# G'day



## 220 (Dec 28, 2016)

Another bee newbie from down under. Have thought about getting bees for years but never committed to it, a thread on a non bee forum a month ago got me keen again and I picked up a nuc I installed in a 8 frame deep 3 weeks ago. Got an offer of 2 more which actually turned out to be 2x 10 deep hives the owner wanted gone due to downsizing. Packed them into 8 deeps, all the brood, a frame or 2 of honey and 1 empty frame.
Went from deciding to get bees to having 3 hives in 2 weeks.


----------



## heaflaw (Feb 26, 2007)

welcome lots of great info on beesource


----------



## AmericasBeekeeper (Jan 24, 2010)

Welcome!


----------



## 220 (Dec 28, 2016)

Thanks for the welcome, still plenty to learn but I think Im making progress.
Have been trying to have a look in my hives for the past few days but weather has been uncooperative, rain or overcast and threatening, did get into them a week ago, the nuc is making slow progress but the other 2 were booming. Added another box to both, I don't think my bees are flying very far, furthest I have seen them from the hives is about 600y working blackberries, watching the hives yesterday there was plenty of golden coloured pollen coming in. Could be saffron thistle, StJohn's wort or dandelion as they are all in bloom.
House garden and vege garden are only 800y away and as yet I haven't seen any working anything around them. Still plenty of white clover actively growing and flowering and with 1" of rain the last few days it should keep going at least well into Jan.


----------



## Riverderwent (May 23, 2013)

220 said:


> Packed them into 8 deeps, all the brood, a frame or 2 of honey and 1 empty frame.
> Went from deciding to get bees to having 3 hives in 2 weeks.
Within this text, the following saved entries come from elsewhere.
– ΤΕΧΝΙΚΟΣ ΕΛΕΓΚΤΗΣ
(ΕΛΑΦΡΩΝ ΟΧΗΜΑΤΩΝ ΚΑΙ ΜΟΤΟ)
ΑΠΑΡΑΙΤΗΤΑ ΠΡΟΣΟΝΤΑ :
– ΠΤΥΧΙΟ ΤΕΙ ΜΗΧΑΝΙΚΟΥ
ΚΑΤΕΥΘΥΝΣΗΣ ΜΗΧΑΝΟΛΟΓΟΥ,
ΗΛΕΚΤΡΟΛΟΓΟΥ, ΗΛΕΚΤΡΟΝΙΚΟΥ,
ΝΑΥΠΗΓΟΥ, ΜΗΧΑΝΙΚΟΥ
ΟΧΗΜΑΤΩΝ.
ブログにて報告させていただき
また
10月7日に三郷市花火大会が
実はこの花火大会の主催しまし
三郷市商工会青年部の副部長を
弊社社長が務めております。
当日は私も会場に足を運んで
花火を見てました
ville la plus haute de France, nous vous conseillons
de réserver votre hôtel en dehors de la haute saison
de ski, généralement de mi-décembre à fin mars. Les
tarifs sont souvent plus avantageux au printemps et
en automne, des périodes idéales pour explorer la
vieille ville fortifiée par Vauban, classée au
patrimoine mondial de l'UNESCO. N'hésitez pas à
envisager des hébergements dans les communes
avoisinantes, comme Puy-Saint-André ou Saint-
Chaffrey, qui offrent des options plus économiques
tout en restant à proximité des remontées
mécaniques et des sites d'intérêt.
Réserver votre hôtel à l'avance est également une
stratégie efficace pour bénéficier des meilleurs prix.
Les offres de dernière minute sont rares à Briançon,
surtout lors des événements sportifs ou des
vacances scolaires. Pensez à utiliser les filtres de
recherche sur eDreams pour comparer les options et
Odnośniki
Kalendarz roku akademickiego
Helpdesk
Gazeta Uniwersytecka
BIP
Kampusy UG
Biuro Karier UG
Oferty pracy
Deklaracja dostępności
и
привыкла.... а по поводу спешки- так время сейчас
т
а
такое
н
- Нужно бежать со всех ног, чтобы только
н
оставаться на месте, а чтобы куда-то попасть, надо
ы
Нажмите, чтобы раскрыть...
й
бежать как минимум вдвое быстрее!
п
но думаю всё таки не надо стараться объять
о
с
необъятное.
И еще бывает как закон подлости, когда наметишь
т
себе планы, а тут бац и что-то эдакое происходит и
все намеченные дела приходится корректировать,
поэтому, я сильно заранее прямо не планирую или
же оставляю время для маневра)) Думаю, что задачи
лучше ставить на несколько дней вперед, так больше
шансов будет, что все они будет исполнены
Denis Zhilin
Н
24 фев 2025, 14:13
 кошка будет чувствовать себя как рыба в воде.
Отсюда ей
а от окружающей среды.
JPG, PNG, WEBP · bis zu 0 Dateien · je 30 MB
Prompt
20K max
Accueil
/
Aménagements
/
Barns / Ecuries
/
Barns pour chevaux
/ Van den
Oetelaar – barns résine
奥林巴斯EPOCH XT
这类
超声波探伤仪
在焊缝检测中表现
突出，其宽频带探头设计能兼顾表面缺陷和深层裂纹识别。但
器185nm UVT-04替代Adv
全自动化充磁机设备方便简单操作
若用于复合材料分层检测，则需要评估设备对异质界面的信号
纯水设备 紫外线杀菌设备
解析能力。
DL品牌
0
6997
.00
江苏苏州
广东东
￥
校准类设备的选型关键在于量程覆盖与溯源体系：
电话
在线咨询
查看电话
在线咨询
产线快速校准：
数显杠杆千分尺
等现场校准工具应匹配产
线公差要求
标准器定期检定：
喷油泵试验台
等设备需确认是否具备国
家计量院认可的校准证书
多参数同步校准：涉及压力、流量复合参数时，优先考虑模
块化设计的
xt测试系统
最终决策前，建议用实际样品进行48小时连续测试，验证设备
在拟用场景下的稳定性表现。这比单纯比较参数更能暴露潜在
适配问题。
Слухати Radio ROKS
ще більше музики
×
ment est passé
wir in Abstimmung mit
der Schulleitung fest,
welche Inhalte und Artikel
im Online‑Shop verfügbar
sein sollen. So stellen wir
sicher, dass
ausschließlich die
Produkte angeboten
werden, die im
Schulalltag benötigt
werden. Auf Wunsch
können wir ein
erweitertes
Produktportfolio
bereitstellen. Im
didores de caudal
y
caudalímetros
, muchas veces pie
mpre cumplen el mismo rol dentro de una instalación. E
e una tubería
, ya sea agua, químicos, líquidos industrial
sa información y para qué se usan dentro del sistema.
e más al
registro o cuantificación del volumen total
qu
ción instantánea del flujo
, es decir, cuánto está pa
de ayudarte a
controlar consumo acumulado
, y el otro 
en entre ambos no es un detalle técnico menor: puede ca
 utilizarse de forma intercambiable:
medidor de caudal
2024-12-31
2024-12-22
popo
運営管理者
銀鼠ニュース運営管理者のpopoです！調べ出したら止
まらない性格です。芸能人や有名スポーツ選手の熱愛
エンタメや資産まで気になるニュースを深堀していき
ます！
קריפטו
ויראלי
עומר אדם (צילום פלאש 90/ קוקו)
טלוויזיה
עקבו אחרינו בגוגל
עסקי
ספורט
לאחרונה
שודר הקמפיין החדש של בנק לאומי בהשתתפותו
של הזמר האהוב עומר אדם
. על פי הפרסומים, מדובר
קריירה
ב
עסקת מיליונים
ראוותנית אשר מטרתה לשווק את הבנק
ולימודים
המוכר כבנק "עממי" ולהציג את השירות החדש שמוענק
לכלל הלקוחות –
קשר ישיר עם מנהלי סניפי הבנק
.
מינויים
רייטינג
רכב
You already need more boxes. Welcome. My buddy says candles burn upside down down under.


----------



## 220 (Dec 28, 2016)

Added a deep to both of the established hives last weekend, one had fully drawn the empty frame and built a heap of burr comb, the other a bit of burr and looked to be starting to draw the empty.
Would like to get into them to see how they are progressing, didn't spot the queen in either last weekend but didn't look for her, both had uncapped larva. Really need to pick up some more 8 deeps but they are a little scarce in Aus at present, a lot of our boxes come from New Zealand and the recent earthquake has effected supply.


----------



## 220 (Dec 28, 2016)

Inspected again today 9 days since I was last in them, the hive that had fully drawn a frame last inspection had started on another 5 frames. I moved a frame of brood and a frame of honey up when I added the extra brood box last inspection. Bees have been relocating the honey, queen has moved up into the second box and has been laying in some fresh comb and where they have been moving honey. 5 frames from the nuc have started drawing comb, 2 solid frames of capped brood and more mixed in with the other 3 frames so it should really kick on shortly. Located the queen in both these hives, didn't find her in the 3rd hive but found eggs, larva and capped brood so she is in there somewhere.
A few bees hanging in the extra brood box I added last inspection but they haven't started drawing comb in it yet, they have drawn out 80% of the empty frame in the bottom brood box.
I think I will re queen this hive as they aren't performing as well as the other hive and are quite aggressive. Wife got stung last time we were inspecting this hive and was a good 30y away behind the hive, I had probably a dozen stings in my gloves last time and similar today. At times there would have been 50 or me bees trying to get at me through the veil. Used plenty of smoke but doesn't seem to calm them for long, in contrast didn't even smoke the nuc and the other hive got a puff in the door before we went in and that was all yet between them we might have had one bee that went into attack mode.


----------